Kidd is no longer the top guy on his team, as he nears the final weeks of his maximum level $100 million plus contract, but he is still integral and is completely driving the ship, always providing the intangibles and is still as competitive as any player in the league. He averaged 10 points, 6.0 rebounds, 5.6 assists (to .6 turnovers), 2.4 steals, and hit 10 of 23 from deep (43.5 percent).

The problem I am having with him is that, with this triumph in five games, he is leaving the trap door open. Yes he is being asked and he can play dumb and say he is just answering a question honestly, but why is he even entertaining questions of leaving Dallas at this point. This was the place for which he nearly held a franchise - the Nets - hostage to get to.
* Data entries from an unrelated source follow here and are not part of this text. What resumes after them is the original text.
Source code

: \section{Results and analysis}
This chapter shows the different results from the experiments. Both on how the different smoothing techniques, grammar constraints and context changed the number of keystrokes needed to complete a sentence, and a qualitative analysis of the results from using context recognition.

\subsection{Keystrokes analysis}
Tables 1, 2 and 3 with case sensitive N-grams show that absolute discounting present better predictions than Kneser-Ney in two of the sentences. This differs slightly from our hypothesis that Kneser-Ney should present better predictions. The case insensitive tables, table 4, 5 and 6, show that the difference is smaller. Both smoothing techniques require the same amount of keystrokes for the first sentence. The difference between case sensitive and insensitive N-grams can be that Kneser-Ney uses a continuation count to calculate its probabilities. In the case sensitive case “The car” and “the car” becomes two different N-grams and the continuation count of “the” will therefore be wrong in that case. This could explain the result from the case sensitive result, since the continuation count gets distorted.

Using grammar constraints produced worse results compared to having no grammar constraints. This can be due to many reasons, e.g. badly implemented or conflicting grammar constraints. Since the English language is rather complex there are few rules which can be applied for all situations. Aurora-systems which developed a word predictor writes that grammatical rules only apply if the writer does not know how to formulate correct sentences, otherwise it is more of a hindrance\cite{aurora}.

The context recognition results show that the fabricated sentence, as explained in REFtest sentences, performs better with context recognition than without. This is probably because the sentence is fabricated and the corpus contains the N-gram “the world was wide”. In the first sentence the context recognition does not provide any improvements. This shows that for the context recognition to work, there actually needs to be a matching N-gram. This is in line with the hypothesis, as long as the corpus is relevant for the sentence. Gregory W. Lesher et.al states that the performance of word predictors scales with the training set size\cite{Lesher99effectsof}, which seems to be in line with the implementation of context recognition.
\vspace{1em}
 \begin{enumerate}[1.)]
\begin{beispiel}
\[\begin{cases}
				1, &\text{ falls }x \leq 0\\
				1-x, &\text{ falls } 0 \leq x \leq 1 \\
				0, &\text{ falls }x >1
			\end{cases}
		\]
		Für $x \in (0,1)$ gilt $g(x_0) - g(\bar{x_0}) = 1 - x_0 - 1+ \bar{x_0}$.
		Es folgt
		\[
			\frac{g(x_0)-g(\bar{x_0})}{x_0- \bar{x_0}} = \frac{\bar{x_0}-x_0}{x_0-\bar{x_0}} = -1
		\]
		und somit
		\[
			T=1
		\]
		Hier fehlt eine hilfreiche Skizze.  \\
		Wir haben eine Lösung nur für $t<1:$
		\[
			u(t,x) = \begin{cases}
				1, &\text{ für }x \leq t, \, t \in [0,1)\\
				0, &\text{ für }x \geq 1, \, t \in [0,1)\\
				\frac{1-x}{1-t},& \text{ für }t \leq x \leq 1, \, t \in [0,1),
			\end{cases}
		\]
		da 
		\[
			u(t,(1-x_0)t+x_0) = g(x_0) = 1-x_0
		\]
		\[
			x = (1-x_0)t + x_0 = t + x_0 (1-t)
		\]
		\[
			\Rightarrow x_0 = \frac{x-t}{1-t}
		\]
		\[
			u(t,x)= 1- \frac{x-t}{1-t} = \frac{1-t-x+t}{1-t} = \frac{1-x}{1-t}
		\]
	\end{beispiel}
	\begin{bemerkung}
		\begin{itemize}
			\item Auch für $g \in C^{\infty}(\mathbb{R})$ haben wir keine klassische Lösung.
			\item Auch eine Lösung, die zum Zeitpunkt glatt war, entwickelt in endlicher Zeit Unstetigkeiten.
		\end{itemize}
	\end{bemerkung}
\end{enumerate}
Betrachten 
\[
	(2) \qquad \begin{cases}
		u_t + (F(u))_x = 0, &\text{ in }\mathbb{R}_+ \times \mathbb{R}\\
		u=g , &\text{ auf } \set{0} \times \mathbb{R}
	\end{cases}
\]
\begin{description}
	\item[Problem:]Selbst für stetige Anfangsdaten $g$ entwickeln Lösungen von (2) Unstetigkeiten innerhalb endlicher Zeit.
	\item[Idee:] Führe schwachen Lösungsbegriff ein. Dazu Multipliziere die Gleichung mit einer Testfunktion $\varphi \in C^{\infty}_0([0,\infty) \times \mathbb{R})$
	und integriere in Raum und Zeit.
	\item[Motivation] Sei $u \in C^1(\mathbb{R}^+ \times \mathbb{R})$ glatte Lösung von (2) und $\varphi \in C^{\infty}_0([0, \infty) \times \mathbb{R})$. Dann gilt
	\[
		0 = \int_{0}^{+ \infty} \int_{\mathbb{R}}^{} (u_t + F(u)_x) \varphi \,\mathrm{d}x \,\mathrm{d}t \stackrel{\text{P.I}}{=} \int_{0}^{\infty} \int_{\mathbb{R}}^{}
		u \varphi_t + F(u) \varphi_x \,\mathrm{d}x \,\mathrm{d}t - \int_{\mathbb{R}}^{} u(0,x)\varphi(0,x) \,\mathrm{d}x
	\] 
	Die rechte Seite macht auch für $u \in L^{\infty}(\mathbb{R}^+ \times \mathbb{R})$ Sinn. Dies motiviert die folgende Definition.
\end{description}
"I'm going into it with an open mind and see what comes up," he said to "There could be some great situations again, so maybe this time I'll think with my mind and not my heart."

In New Jersey, he says he thought with his heart. As for the potential of staying with Dallas, THE TEAM WHO HE JUST ADVANCED PAST THE SPURS WITH, he said:

"I can't (put odds on it right now)," he said. "I wouldn't even know how to handicap it, but I like it in Dallas."

A leader needs to do better than that and not even talk about it at this time. You can't hold it against him for leaving Dallas, who frankly as it stands are not a championship team. Kidd, at 36 years old, wants to be the quarterback of a team with uber-talent (remember: he loved his set up with Team USA). With Dallas, he still has to scrap and go pedal-to-the-metal more than he'd like. Unless the Mavs blow him away - like the Nets had to do to retain him - he probably won't return. While he says he will think with his mind this time, and not his heart, the truth will still remain and held true back in 2003 with the Nets: there's no romance without the finance.
The issue at hand with Kidd comes to this: why are we talking about this after his team just dismantled the once-great Spurs?